General Features of Bridge Loans:

  1. Terms: Generally, Bridge loans have terms ranging from six months to three years.
  2. Security: These loans are usually secured by collateral, often the property being sold or purchased.
  3. Interest Rates: Because bridge loans are short-term, they usually have higher interest rates compared to traditional loans

How Do Bridge Loans Work?

Bridge loans function by providing temporary financing until the borrower can secure permanent financing or sell their existing property. Here’s a simplified scenario:

A borrower wants to purchase a new investment property before selling their current one. They can take out a Bridge loan, which provides the necessary funds for the down payment on the new home.

Once the current property is sold, the funds from the sale are used to pay off the Bridge loan.

Comparing Bridge Loans to Traditional Loans

Bridge loans differ from traditional loans in several ways:

  • Term Length: Bridge loans are short-term, while traditional loans can span decades.
  • Purpose: Bridge loans are designed for transitional periods, whereas traditional loans cater to long-term needs.
  • Approval Process: Bridge loans may have a faster approval process, accommodating the urgency often associated with them.

LendSure’s BOOST Bridge Financing Program

Unlike typical Bridge loans that require immediate repayment, BOOST allows borrowers to defer payments for up to twelve months, providing financial breathing room during the transition period. Plus, BOOST refinances existing liens without adding monthly payments for the Bridge loan, keeping your client’s debt-to-income ratio unaffected when applying for a mortgage on their new home and simplifying the approval process.

Better yet, clients have up to twelve months to improve, repair, and stage their current property, allowing them to secure the best possible sale price.

Besides when a borrower wants to buy before they sell, what other scenarios make BOOST a smart choice?
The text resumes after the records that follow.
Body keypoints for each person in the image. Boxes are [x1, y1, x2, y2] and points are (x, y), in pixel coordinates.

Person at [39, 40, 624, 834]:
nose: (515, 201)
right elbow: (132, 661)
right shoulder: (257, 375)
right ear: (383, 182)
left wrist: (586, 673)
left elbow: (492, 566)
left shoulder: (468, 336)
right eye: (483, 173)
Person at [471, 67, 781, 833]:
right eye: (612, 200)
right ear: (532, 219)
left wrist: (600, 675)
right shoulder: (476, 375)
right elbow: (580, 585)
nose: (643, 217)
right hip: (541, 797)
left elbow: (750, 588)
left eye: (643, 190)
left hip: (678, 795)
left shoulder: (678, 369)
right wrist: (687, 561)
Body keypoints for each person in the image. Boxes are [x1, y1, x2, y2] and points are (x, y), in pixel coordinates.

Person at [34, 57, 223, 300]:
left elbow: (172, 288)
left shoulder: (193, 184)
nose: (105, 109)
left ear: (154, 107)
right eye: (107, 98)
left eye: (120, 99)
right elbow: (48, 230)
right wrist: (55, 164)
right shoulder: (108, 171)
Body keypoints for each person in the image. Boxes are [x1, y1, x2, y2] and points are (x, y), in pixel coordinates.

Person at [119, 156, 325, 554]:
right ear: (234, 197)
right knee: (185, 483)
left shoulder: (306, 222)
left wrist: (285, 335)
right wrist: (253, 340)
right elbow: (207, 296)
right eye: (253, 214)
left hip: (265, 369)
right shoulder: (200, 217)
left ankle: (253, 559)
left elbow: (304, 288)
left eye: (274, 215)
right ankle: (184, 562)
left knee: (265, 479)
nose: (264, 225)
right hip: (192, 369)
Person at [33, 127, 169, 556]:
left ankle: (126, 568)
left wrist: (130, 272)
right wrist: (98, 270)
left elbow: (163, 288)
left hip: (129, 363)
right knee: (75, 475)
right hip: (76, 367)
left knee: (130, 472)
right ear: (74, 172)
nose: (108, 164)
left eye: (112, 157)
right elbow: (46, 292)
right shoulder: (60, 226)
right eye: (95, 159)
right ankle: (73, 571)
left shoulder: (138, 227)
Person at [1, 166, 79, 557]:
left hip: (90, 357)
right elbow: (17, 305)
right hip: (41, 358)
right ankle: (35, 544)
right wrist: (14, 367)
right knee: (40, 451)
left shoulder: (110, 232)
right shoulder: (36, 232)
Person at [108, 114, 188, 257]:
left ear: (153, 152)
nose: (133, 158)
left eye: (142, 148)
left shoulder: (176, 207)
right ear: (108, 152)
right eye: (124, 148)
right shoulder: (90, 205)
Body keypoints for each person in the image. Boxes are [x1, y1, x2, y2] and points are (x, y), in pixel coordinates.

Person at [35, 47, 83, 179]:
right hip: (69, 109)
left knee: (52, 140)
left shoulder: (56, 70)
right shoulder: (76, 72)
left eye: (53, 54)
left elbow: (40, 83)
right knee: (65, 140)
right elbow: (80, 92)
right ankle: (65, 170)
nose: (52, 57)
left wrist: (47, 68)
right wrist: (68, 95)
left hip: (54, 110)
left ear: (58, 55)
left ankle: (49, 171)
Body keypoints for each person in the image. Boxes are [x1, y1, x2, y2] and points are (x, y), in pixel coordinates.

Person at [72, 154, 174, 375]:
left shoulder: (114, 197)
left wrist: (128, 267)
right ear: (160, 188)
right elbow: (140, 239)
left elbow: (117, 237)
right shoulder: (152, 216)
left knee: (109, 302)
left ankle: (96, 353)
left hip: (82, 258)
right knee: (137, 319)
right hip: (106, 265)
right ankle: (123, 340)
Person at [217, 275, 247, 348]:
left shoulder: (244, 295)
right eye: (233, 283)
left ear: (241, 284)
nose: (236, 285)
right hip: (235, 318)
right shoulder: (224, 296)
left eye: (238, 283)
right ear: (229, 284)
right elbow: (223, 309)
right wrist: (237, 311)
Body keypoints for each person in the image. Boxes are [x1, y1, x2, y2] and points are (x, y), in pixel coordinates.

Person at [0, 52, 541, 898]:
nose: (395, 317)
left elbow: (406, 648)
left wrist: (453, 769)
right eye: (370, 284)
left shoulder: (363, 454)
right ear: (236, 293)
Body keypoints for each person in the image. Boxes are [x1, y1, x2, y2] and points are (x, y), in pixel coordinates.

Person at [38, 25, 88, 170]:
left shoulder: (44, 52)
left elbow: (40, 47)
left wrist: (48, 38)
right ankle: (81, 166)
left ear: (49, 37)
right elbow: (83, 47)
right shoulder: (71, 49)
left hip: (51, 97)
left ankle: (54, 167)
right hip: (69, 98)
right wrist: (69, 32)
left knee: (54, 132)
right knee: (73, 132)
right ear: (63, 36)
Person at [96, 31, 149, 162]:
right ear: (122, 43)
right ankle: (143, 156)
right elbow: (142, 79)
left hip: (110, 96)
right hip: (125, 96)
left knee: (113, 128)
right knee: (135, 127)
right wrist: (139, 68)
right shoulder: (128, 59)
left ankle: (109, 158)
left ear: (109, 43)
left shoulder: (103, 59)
When quick funding is needed, or when a borrower needs to make a competitive, non-contingent offer in a hot market.

BOOST Program Highlights:

  • Pay Off Existing Liens: LendSure will pay off the existing lien and provide cash out for the new home.
  • Use Equity for Down Payment: Borrowers can use the equity from their current home for the down payment on their new home.
  • Balloon Payment: A balloon payment is due in twelve months for owner-occupied properties and six months for non-owner-occupied properties.
  • Exclusive Offer: The BOOST program is only available in conjunction with financing the purchase of a new home.

The LendSure Way

It’s simple. We make loans that make sense. We’re not in-the-box lenders. Of course, there are numbers ratios, and data to consider, but we know that behind every file, there’s an individual with a unique circumstance seeking a loan. We work hard to offer our common-sense take on lending to borrowers seeking funding for the home of their dreams, another addition to their investment property portfolio, or refinancing of a currently-owned property.